Write out every entry exactly; the pictures do not belong in the copy.
● ● ● ● ●
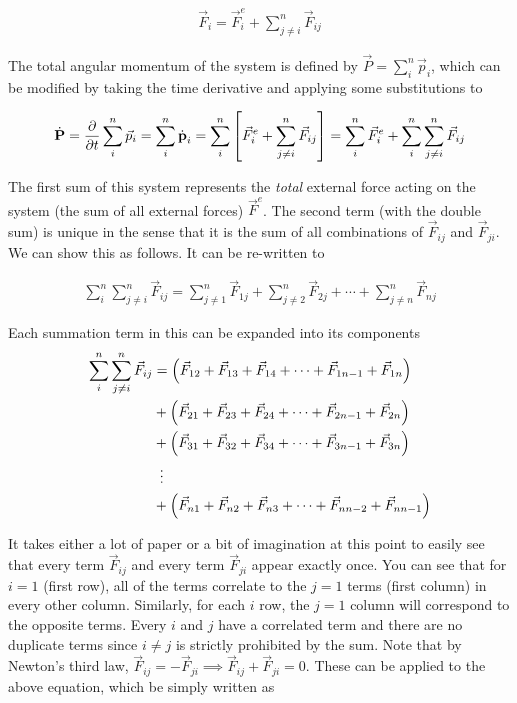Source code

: \begin{align}
\vec{F}_i = \vec{F}_i^e + \sum_{j\neq i}^{n} \vec{F}_{ij}
\end{align}

The total angular momentum of the system is defined by $\vec{P} = \sum_{i}^{n} \vec{p}_i$, which can be modified by taking the time derivative and applying some substitutions to

\begin{align}
\dot{\text{\textbf{P}}} = \frac{\partial}{\partial t}\sum_{i}^{n} \vec{p}_i = \sum_{i}^{n} \dot{\text{\textbf{p}}}_i = \sum_{i}^{n} \left[\vec{F}_i^e + \sum_{j\neq i}^{n} \vec{F}_{ij}\right] = \sum_{i}^{n} \vec{F}_i^e + \sum_{i}^{n}\sum_{j\neq i}^{n} \vec{F}_{ij} \label{angular momentum derivation 1}
\end{align}

The first sum of this system represents the \textit{total} external force acting on the system (the sum of all external forces) $\vec{F}^e$. The second term (with the double sum) is unique in the sense that it is the sum of all combinations of $\vec{F}_{ij}$ and $\vec{F}_{ji}$. We can show this as follows. It can be re-written to

\begin{align}
\sum_{i}^{n}\sum_{j\neq i}^{n} \vec{F}_{ij} = \sum_{j\neq 1}^{n} \vec{F}_{1j} + \sum_{j\neq 2}^{n} \vec{F}_{2j} + \cdots + \sum_{j\neq n}^{n} \vec{F}_{nj}
\end{align}

Each summation term in this can be expanded into its components
\begin{align}
\sum_{i}^{n}\sum_{j\neq i}^{n} \vec{F}_{ij} &= \left(\vec{F}_{12} + \vec{F}_{13} + \vec{F}_{14} +\cdots + \vec{F}_{1n-1} +\vec{F}_{1n}\right) \\ &+ \left(\vec{F}_{21} + \vec{F}_{23} + \vec{F}_{24} +\cdots + \vec{F}_{2n-1} +\vec{F}_{2n}\right)\\ &+ \left(\vec{F}_{31} + \vec{F}_{32} + \vec{F}_{34} +\cdots + \vec{F}_{3n-1} +\vec{F}_{3n}\right)\\ &\hspace{0.5em}\vdots \\ &+ \left(\vec{F}_{n1} + \vec{F}_{n2} + \vec{F}_{n3} +\cdots + \vec{F}_{nn-2} + \vec{F}_{nn-1}\right) 
\end{align}

It takes either a lot of paper or a bit of imagination at this point to easily see that every term $\vec{F}_{ij}$ and every term $\vec{F}_{ji}$ appear exactly once. You can see that for $i=1$ (first row), all of the terms correlate to the $j=1$ terms (first column) in every other column. Similarly, for each $i$ row, the $j=1$ column will correspond to the opposite terms. Every $i$ and $j$ have a correlated term and there are no duplicate terms since $i\neq j$ is strictly prohibited by the sum. Note that by Newton's third law, $\vec{F}_{ij} = -\vec{F}_{ji} \implies \vec{F}_{ij} + \vec{F}_{ji} = 0$. These can be applied to the above equation, which be simply written as

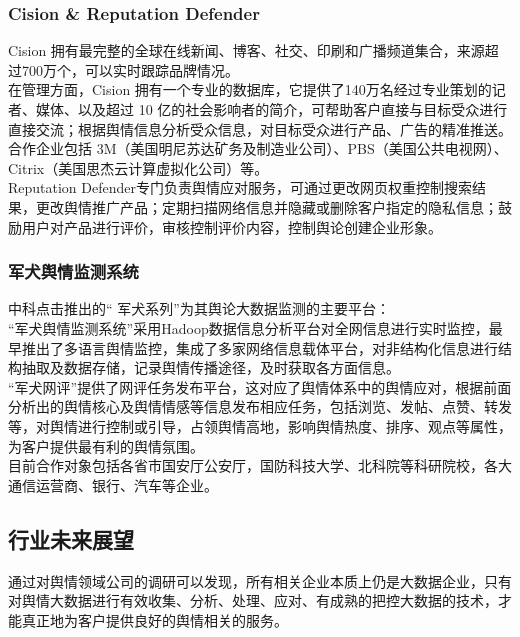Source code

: \documentclass[11pt,a4paper,utf8]{article}
\begin{document}
\subsubsection{Cision & Reputation Defender}
Cision 拥有最完整的全球在线新闻、博客、社交、印刷和广播频道集合，来源超过700万个，可以实时跟踪品牌情况。\\

在管理方面，Cision 拥有一个专业的数据库，它提供了140万名经过专业策划的记者、媒体、以及超过 10 亿的社会影响者的简介，可帮助客户直接与目标受众进行直接交流；根据舆情信息分析受众信息，对目标受众进行产品、广告的精准推送。 \\

合作企业包括 3M（美国明尼苏达矿务及制造业公司）、PBS（美国公共电视网）、Citrix（美国思杰云计算虚拟化公司）等。 \\

Reputation Defender专门负责舆情应对服务，可通过更改网页权重控制搜索结果，更改舆情推广产品；定期扫描网络信息并隐藏或删除客户指定的隐私信息；鼓励用户对产品进行评价，审核控制评价内容，控制舆论创建企业形象。\\

\subsubsection{军犬舆情监测系统}
中科点击推出的“ 军犬系列”为其舆论大数据监测的主要平台：\\

“军犬舆情监测系统”采用Hadoop数据信息分析平台对全网信息进行实时监控，最早推出了多语言舆情监控，集成了多家网络信息载体平台，对非结构化信息进行结构抽取及数据存储，记录舆情传播途径，及时获取各方面信息。\\

“军犬网评”提供了网评任务发布平台，这对应了舆情体系中的舆情应对，根据前面分析出的舆情核心及舆情情感等信息发布相应任务，包括浏览、发帖、点赞、转发等，对舆情进行控制或引导，占领舆情高地，影响舆情热度、排序、观点等属性，为客户提供最有利的舆情氛围。\\

目前合作对象包括各省市国安厅公安厅，国防科技大学、北科院等科研院校，各大通信运营商、银行、汽车等企业。\\




\subsection{行业未来展望}
通过对舆情领域公司的调研可以发现，所有相关企业本质上仍是大数据企业，只有对舆情大数据进行有效收集、分析、处理、应对、有成熟的把控大数据的技术，才能真正地为客户提供良好的舆情相关的服务。 \\ 
\end{document}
● ● ● ● ●
Answer below -
Source code

: \begin{align}
\vec{F}_i = \vec{F}_i^e + \sum_{j\neq i}^{n} \vec{F}_{ij}
\end{align}

The total angular momentum of the system is defined by $\vec{P} = \sum_{i}^{n} \vec{p}_i$, which can be modified by taking the time derivative and applying some substitutions to

\begin{align}
\dot{\text{\textbf{P}}} = \frac{\partial}{\partial t}\sum_{i}^{n} \vec{p}_i = \sum_{i}^{n} \dot{\text{\textbf{p}}}_i = \sum_{i}^{n} \left[\vec{F}_i^e + \sum_{j\neq i}^{n} \vec{F}_{ij}\right] = \sum_{i}^{n} \vec{F}_i^e + \sum_{i}^{n}\sum_{j\neq i}^{n} \vec{F}_{ij} \label{angular momentum derivation 1}
\end{align}

The first sum of this system represents the \textit{total} external force acting on the system (the sum of all external forces) $\vec{F}^e$. The second term (with the double sum) is unique in the sense that it is the sum of all combinations of $\vec{F}_{ij}$ and $\vec{F}_{ji}$. We can show this as follows. It can be re-written to

\begin{align}
\sum_{i}^{n}\sum_{j\neq i}^{n} \vec{F}_{ij} = \sum_{j\neq 1}^{n} \vec{F}_{1j} + \sum_{j\neq 2}^{n} \vec{F}_{2j} + \cdots + \sum_{j\neq n}^{n} \vec{F}_{nj}
\end{align}

Each summation term in this can be expanded into its components
\begin{align}
\sum_{i}^{n}\sum_{j\neq i}^{n} \vec{F}_{ij} &= \left(\vec{F}_{12} + \vec{F}_{13} + \vec{F}_{14} +\cdots + \vec{F}_{1n-1} +\vec{F}_{1n}\right) \\ &+ \left(\vec{F}_{21} + \vec{F}_{23} + \vec{F}_{24} +\cdots + \vec{F}_{2n-1} +\vec{F}_{2n}\right)\\ &+ \left(\vec{F}_{31} + \vec{F}_{32} + \vec{F}_{34} +\cdots + \vec{F}_{3n-1} +\vec{F}_{3n}\right)\\ &\hspace{0.5em}\vdots \\ &+ \left(\vec{F}_{n1} + \vec{F}_{n2} + \vec{F}_{n3} +\cdots + \vec{F}_{nn-2} + \vec{F}_{nn-1}\right) 
\end{align}

It takes either a lot of paper or a bit of imagination at this point to easily see that every term $\vec{F}_{ij}$ and every term $\vec{F}_{ji}$ appear exactly once. You can see that for $i=1$ (first row), all of the terms correlate to the $j=1$ terms (first column) in every other column. Similarly, for each $i$ row, the $j=1$ column will correspond to the opposite terms. Every $i$ and $j$ have a correlated term and there are no duplicate terms since $i\neq j$ is strictly prohibited by the sum. Note that by Newton's third law, $\vec{F}_{ij} = -\vec{F}_{ji} \implies \vec{F}_{ij} + \vec{F}_{ji} = 0$. These can be applied to the above equation, which be simply written as

Source code

: \documentclass[11pt,a4paper,utf8]{article}
\begin{document}
\subsubsection{Cision & Reputation Defender}
Cision 拥有最完整的全球在线新闻、博客、社交、印刷和广播频道集合，来源超过700万个，可以实时跟踪品牌情况。\\

在管理方面，Cision 拥有一个专业的数据库，它提供了140万名经过专业策划的记者、媒体、以及超过 10 亿的社会影响者的简介，可帮助客户直接与目标受众进行直接交流；根据舆情信息分析受众信息，对目标受众进行产品、广告的精准推送。 \\

合作企业包括 3M（美国明尼苏达矿务及制造业公司）、PBS（美国公共电视网）、Citrix（美国思杰云计算虚拟化公司）等。 \\

Reputation Defender专门负责舆情应对服务，可通过更改网页权重控制搜索结果，更改舆情推广产品；定期扫描网络信息并隐藏或删除客户指定的隐私信息；鼓励用户对产品进行评价，审核控制评价内容，控制舆论创建企业形象。\\

\subsubsection{军犬舆情监测系统}
中科点击推出的“ 军犬系列”为其舆论大数据监测的主要平台：\\

“军犬舆情监测系统”采用Hadoop数据信息分析平台对全网信息进行实时监控，最早推出了多语言舆情监控，集成了多家网络信息载体平台，对非结构化信息进行结构抽取及数据存储，记录舆情传播途径，及时获取各方面信息。\\

“军犬网评”提供了网评任务发布平台，这对应了舆情体系中的舆情应对，根据前面分析出的舆情核心及舆情情感等信息发布相应任务，包括浏览、发帖、点赞、转发等，对舆情进行控制或引导，占领舆情高地，影响舆情热度、排序、观点等属性，为客户提供最有利的舆情氛围。\\

目前合作对象包括各省市国安厅公安厅，国防科技大学、北科院等科研院校，各大通信运营商、银行、汽车等企业。\\




\subsection{行业未来展望}
通过对舆情领域公司的调研可以发现，所有相关企业本质上仍是大数据企业，只有对舆情大数据进行有效收集、分析、处理、应对、有成熟的把控大数据的技术，才能真正地为客户提供良好的舆情相关的服务。 \\ 
\end{document}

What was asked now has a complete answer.